After looking in a bit more detail, it seems the output file from impute_accessibility contains regions that are not present in my metadata file. Do you know how this might happen?

I have already ran the pipeline successfully on a different sample, so I don't know what the issue might be here...
SeppeDeWinter commented 2 months ago

Hi @jesswhitts

Hmm this should not be the case, not sure how this can happen. Would you be able to trace back where they got lost in the pycisTopic analysis?

Best,

Seppe

jesswhitts commented 2 months ago

Reading in cistopic object: cisTopic_obj.region_data: [382839 rows x 8 columns]

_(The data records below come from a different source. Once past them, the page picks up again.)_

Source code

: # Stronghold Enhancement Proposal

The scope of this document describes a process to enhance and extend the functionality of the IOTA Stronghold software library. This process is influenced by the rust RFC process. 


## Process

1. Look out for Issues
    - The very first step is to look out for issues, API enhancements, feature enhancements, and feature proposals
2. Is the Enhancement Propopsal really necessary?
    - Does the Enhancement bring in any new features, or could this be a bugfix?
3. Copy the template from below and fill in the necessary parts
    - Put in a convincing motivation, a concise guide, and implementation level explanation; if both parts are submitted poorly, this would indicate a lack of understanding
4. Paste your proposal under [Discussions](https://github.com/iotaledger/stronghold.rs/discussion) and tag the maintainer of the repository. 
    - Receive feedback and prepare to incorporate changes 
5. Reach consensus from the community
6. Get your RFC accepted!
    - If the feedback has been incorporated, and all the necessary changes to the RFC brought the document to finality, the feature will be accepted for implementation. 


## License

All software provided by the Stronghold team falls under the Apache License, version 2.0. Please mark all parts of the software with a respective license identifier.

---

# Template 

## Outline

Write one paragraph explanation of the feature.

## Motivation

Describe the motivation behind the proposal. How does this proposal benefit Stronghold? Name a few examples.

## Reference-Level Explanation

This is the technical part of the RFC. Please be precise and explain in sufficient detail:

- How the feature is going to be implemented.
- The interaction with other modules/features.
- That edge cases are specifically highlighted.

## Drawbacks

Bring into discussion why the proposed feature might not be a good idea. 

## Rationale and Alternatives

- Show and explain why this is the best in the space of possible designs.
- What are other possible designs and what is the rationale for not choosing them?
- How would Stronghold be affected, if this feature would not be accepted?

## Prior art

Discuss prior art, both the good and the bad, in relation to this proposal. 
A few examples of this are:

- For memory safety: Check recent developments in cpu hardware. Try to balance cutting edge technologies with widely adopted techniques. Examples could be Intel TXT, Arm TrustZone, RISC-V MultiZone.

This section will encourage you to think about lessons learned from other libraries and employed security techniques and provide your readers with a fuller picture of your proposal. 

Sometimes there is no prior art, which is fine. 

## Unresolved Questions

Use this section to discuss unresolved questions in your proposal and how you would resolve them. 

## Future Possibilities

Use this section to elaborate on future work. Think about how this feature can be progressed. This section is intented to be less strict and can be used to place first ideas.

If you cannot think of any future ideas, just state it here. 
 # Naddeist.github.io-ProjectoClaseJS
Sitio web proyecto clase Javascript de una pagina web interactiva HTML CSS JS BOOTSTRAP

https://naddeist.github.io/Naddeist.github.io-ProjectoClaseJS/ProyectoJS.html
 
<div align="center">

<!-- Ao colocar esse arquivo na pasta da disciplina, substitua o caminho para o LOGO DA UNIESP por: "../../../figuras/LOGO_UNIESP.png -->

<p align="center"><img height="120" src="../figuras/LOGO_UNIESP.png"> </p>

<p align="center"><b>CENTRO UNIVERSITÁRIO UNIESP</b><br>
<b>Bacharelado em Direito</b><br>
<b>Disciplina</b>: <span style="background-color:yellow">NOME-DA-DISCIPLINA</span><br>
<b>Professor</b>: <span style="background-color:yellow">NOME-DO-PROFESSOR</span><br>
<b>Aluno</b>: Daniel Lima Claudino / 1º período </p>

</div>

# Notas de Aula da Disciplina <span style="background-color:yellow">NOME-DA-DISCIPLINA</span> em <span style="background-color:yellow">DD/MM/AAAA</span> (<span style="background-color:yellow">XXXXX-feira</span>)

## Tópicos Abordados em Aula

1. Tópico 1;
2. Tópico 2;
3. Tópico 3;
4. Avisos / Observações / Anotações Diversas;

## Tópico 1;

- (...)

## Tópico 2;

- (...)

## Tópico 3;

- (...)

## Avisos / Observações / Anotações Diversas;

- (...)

Run impute accessibility function: len(imputed_acc_obj.feature_names): 382167

Subset for common annotations step: cisTopic_obj.region_data: [382691 rows x 8 columns] len(imputed_acc_obj.feature_names): 382167

It looks like when we 'check which annotations are common and if necessary subset', there are some regions lost which aren't removed from the imputed accessibility object, could this be the problem?

Best, Jess

SeppeDeWinter commented 1 month ago

Hi @jesswhitts

What are the dimensions of


cisTopic_obj.selected_model.region_topic

S

jesswhitts commented 1 month ago

Hi @SeppeDeWinter

[382839 rows x 100 columns] when first reading the file After doing the subset, the 'selected_model' field becomes an empty list

jesswhitts commented 1 month ago

Still unsure about the cause of this error, but I've found a workaround in case anyone else comes across this. I select for common cell types in my GEX and ATAC datasets at the very beginning, and the pipeline now works fine. Thanks again for the interesting tool!